#### [Activity]
Using the records below, locate all lines containing "вчера" and return them.

[Collected data entries]
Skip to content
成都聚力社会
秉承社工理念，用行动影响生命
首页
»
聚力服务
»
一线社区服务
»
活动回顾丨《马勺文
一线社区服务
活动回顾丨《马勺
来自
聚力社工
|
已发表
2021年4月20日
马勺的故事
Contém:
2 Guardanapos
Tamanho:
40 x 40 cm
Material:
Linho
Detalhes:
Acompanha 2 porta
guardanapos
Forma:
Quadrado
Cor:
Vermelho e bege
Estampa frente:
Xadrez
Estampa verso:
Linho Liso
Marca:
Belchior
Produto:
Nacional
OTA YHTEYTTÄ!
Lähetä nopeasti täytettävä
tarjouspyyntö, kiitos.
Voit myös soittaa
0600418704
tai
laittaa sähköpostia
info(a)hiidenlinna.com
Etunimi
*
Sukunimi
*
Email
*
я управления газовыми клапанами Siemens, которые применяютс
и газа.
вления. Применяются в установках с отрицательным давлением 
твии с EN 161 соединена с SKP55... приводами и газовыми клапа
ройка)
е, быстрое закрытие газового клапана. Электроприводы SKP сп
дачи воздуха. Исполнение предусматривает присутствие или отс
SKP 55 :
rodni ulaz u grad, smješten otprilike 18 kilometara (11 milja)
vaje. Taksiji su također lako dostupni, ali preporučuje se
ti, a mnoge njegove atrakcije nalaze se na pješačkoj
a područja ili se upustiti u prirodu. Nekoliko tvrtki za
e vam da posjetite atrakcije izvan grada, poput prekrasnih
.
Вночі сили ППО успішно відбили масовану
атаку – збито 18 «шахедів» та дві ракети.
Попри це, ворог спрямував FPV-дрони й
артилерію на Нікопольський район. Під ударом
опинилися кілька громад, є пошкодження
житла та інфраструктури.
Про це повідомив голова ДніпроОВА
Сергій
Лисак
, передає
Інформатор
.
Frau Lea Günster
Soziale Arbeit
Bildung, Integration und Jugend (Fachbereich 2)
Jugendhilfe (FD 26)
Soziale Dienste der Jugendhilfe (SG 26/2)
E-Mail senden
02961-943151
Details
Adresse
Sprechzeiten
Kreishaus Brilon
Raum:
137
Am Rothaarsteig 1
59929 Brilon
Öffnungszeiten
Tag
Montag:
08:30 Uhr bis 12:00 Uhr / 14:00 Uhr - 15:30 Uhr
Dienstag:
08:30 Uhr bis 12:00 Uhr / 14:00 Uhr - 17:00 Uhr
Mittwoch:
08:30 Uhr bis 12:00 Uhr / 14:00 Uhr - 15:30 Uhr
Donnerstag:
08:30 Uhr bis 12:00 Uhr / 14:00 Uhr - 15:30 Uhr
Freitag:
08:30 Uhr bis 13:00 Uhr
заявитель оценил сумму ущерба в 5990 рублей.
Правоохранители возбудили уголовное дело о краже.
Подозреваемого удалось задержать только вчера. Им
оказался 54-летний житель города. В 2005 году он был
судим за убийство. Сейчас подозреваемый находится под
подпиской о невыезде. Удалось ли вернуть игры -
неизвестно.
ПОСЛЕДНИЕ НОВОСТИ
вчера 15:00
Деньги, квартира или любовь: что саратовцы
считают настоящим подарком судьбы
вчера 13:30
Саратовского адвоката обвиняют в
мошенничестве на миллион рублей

#### [Answer to this task]
Подозреваемого удалось задержать только вчера. Им
вчера 15:00
вчера 13:30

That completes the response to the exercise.